● PROVIDED MATERIAL
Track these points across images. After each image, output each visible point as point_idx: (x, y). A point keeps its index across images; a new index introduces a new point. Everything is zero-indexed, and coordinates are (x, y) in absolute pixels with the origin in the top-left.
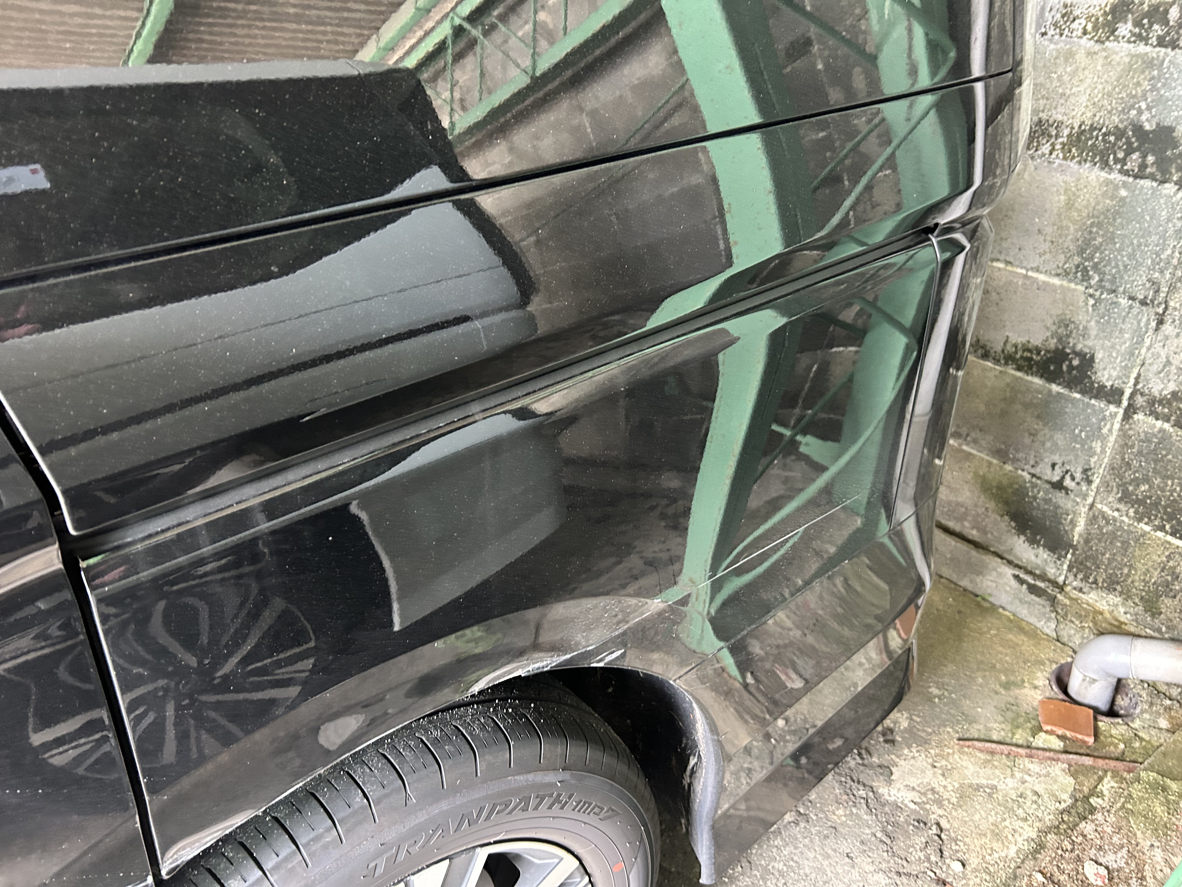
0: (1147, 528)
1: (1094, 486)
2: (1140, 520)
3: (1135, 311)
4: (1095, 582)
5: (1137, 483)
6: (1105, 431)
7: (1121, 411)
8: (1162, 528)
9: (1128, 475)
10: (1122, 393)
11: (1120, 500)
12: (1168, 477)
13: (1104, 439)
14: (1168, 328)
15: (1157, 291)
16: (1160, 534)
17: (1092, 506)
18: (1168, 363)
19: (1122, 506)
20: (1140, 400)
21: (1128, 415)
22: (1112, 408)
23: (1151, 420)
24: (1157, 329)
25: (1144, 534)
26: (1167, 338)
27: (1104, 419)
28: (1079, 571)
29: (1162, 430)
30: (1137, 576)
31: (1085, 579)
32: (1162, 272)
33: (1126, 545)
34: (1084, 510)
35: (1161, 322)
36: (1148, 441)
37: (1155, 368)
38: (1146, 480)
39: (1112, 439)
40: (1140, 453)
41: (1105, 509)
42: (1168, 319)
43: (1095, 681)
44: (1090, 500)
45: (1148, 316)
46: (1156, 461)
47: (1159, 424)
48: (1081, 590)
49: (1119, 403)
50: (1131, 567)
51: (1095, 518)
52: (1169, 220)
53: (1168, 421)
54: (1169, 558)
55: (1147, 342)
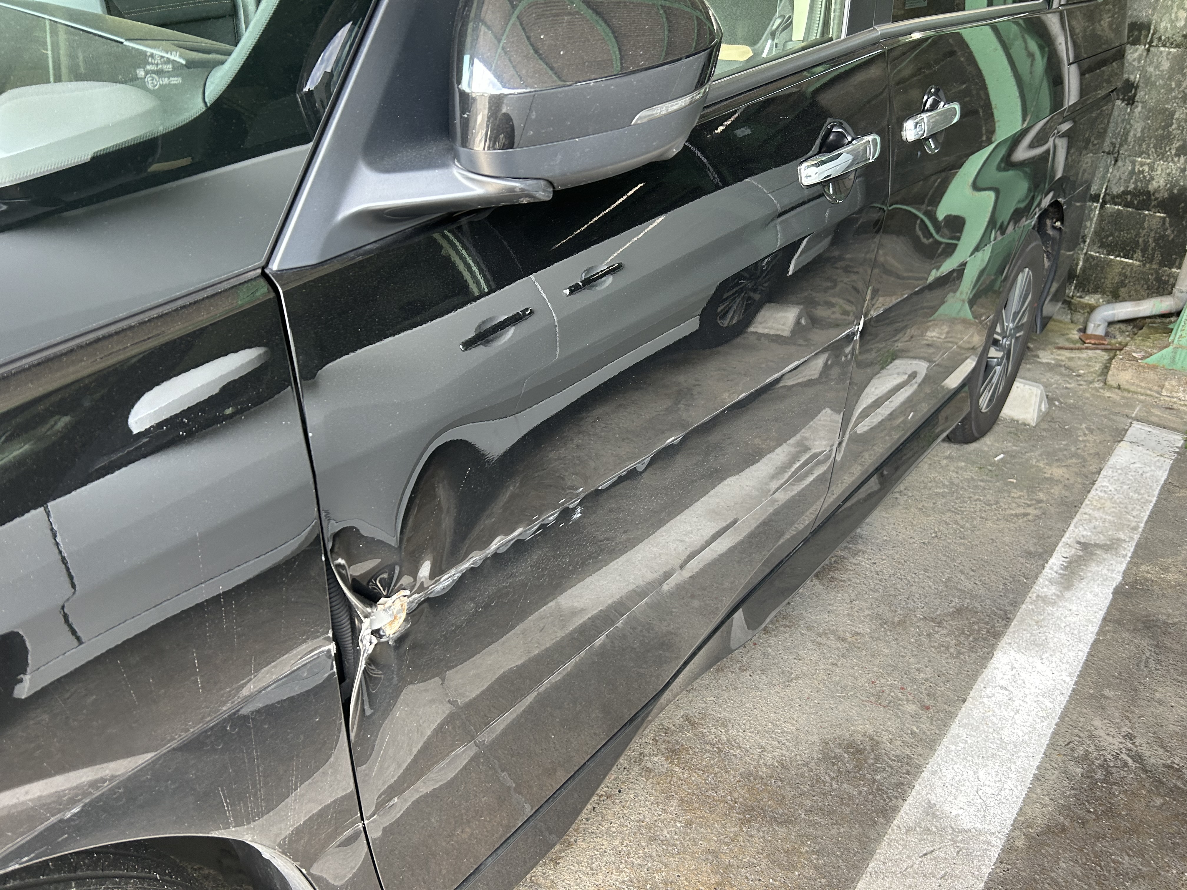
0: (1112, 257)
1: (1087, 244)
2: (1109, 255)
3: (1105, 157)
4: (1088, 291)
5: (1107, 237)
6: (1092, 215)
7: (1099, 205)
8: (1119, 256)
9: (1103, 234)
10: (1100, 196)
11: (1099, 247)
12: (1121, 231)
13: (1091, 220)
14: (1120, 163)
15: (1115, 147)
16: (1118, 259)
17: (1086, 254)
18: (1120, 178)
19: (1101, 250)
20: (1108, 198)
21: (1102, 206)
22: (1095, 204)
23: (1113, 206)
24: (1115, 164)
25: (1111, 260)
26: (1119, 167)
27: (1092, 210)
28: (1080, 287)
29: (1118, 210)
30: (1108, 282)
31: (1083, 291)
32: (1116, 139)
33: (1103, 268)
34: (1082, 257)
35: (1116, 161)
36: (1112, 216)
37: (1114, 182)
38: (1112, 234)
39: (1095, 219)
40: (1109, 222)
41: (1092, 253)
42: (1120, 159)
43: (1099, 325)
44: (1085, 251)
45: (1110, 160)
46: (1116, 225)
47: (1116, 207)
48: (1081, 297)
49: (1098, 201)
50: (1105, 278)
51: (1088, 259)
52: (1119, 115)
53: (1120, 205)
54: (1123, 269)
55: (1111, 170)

● PROMPT
Transcribe all of the lines above word for word, and leave out the pictures.

● RESPONSE FOR THIS EXERCISE
Track these points across images. After each image, output each visible point as point_idx: (x, y). A point keeps its index across images; a new index introduces a new point. Everything is zero-indexed, and coordinates are (x, y) in absolute pixels with the origin in the top-left.
0: (1147, 528)
1: (1094, 486)
2: (1140, 520)
3: (1135, 311)
4: (1095, 582)
5: (1137, 483)
6: (1105, 431)
7: (1121, 411)
8: (1162, 528)
9: (1128, 475)
10: (1122, 393)
11: (1120, 500)
12: (1168, 477)
13: (1104, 439)
14: (1168, 328)
15: (1157, 291)
16: (1160, 534)
17: (1092, 506)
18: (1168, 363)
19: (1122, 506)
20: (1140, 400)
21: (1128, 415)
22: (1112, 408)
23: (1151, 420)
24: (1157, 329)
25: (1144, 534)
26: (1167, 338)
27: (1104, 419)
28: (1079, 571)
29: (1162, 430)
30: (1137, 576)
31: (1085, 579)
32: (1162, 272)
33: (1126, 545)
34: (1084, 510)
35: (1161, 322)
36: (1148, 441)
37: (1155, 368)
38: (1146, 480)
39: (1112, 439)
40: (1140, 453)
41: (1105, 509)
42: (1168, 319)
43: (1095, 681)
44: (1090, 500)
45: (1148, 316)
46: (1156, 461)
47: (1159, 424)
48: (1081, 590)
49: (1119, 403)
50: (1131, 567)
51: (1095, 518)
52: (1169, 220)
53: (1168, 421)
54: (1169, 558)
55: (1147, 342)
0: (1112, 257)
1: (1087, 244)
2: (1109, 255)
3: (1105, 157)
4: (1088, 291)
5: (1107, 237)
6: (1092, 215)
7: (1099, 205)
8: (1119, 256)
9: (1103, 234)
10: (1100, 196)
11: (1099, 247)
12: (1121, 231)
13: (1091, 220)
14: (1120, 163)
15: (1115, 147)
16: (1118, 259)
17: (1086, 254)
18: (1120, 178)
19: (1101, 250)
20: (1108, 198)
21: (1102, 206)
22: (1095, 204)
23: (1113, 206)
24: (1115, 164)
25: (1111, 260)
26: (1119, 167)
27: (1092, 210)
28: (1080, 287)
29: (1118, 210)
30: (1108, 282)
31: (1083, 291)
32: (1116, 139)
33: (1103, 268)
34: (1082, 257)
35: (1116, 161)
36: (1112, 216)
37: (1114, 182)
38: (1112, 234)
39: (1095, 219)
40: (1109, 222)
41: (1092, 253)
42: (1120, 159)
43: (1099, 325)
44: (1085, 251)
45: (1110, 160)
46: (1116, 225)
47: (1116, 207)
48: (1081, 297)
49: (1098, 201)
50: (1105, 278)
51: (1088, 259)
52: (1119, 115)
53: (1120, 205)
54: (1123, 269)
55: (1111, 170)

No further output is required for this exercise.